Eğer Müslümanlar tefsir etmeye çalıştığımız Al-i İmran suresi 101. ayetinde geçen talimata uyarlarsa sapmaz ve kâfirlerin tuzaklarına düşmezler. Her kim Allah’a bağlanırsa, Allah’ın ayetlerine ve emirlerine uyarsa doğru yolda yürür, hiç şaşmaz ve sapmaz. Allah’ın ayetleri bize okunursa ve Resul aramızda varken nasıl kafir oluruz?! Resulün varlığı Allah’tan getirdiği sünnetle tecelli eder. Onun şahsı değildir, onun getirdiğidir. Allah’ın dediği gibi o bir resuldür diğer resullerin öldüğü gibi ölecektir ve bilfiil öldü. Fakat Allah’tan getirdiği ayetler yanında bunları açıklayan Hadis-i şeriflerle, Sünnetle resul aramızda vardır, bakidir ve canlıdır. Onun varlığı ile var oluruz ve canlı oluruz, böylece onu sevmiş oluruz. Allah Celle Celaluhu’nun Ahzab suresi 21. ayette emrettiği gibi onun siyerini okuyup örnek alıyoruz, yolunu izliyoruz. Zira birçok ayette resulün getirdiğini almamızı emretti. Onun getirdiği şey Allah’tan olup Kur’an’ın açıklaması ve detaylarıdır. Nahl suresi 44. ayette açıklandığı gibi;

وَأَنزَلْنَا إِلَيْكَ الذِّكْرَ لِتُبَيِّنَ لِلنَّاسِ مَا نُزِّلَ إِلَيْهِمْ وَلَعَلَّهُمْ يَتَفَكَّرُونَ

“Kuranı sana indirdik, insanlara ne indirildiğini açıklayasın ve böylece umulur ki düşünmeye başlarlar.’’  

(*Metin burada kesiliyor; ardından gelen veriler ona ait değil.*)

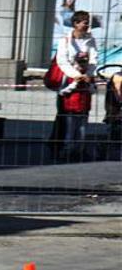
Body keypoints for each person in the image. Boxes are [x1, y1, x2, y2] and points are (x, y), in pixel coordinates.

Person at [54, 10, 98, 160]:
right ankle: (65, 148)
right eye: (84, 23)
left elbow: (94, 59)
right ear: (75, 24)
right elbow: (62, 61)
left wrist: (89, 74)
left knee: (83, 116)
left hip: (85, 82)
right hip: (69, 82)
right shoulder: (65, 41)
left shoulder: (90, 40)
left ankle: (80, 148)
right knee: (68, 117)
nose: (86, 26)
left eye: (88, 23)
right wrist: (75, 75)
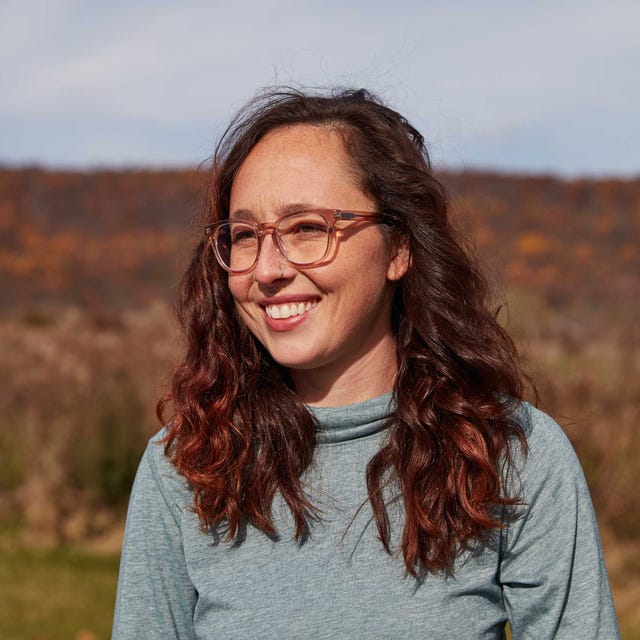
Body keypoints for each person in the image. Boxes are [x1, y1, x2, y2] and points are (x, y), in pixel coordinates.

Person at [112, 88, 620, 639]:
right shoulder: (187, 464)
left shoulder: (512, 453)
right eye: (244, 235)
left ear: (398, 249)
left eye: (307, 228)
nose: (267, 269)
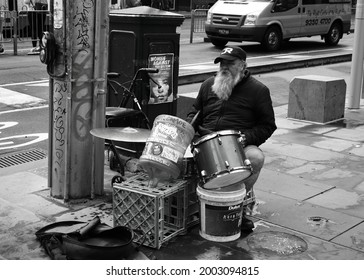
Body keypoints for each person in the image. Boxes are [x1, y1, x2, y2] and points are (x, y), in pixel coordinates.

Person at [186, 46, 277, 231]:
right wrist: (188, 133)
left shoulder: (258, 90)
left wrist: (245, 138)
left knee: (256, 158)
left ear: (243, 65)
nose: (224, 67)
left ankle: (236, 208)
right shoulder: (208, 84)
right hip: (204, 141)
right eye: (222, 63)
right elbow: (194, 113)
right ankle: (193, 207)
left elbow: (268, 126)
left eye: (230, 63)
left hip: (237, 145)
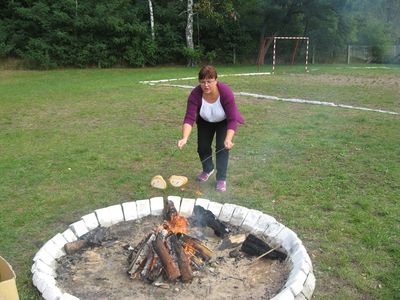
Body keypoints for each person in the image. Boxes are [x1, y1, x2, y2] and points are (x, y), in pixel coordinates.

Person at [177, 65, 244, 192]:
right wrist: (184, 138)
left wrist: (228, 139)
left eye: (209, 81)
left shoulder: (225, 92)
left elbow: (232, 119)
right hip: (205, 121)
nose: (206, 85)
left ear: (216, 80)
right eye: (202, 82)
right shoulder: (195, 94)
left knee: (222, 147)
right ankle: (208, 169)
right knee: (202, 147)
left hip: (223, 121)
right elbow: (189, 118)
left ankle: (221, 179)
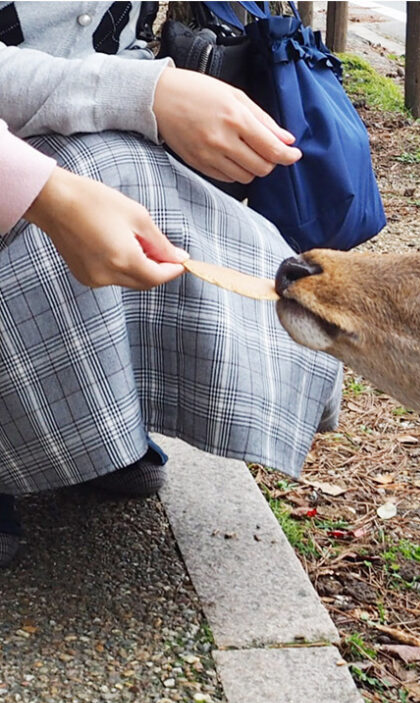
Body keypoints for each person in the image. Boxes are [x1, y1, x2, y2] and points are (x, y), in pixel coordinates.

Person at [0, 3, 344, 567]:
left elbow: (115, 46)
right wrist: (144, 95)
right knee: (100, 188)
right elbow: (119, 80)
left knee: (178, 216)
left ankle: (95, 422)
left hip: (72, 136)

Allah resule Kur’an’ı indirdi ve açıklanmasının görevini ona verdi, açıklamasını ona vahyetti. O zaman Allah’ın ayetleri ve Resulün sünnetine Müslümanlar tabi oldukça doğru şekilde düşünmeye başlarlar, hidayetli olup doğru yolda giderler ve kâfirlikten korunurlar. Eğer böyle olmayıp buna sırt çevirirlerse kâfir veya buna benzer olup asabiyet için birbirlerinin boyunlarını vurmaya giderler. Hem dünyayı hem ahireti kaybederler, en büyük hüsran da budur.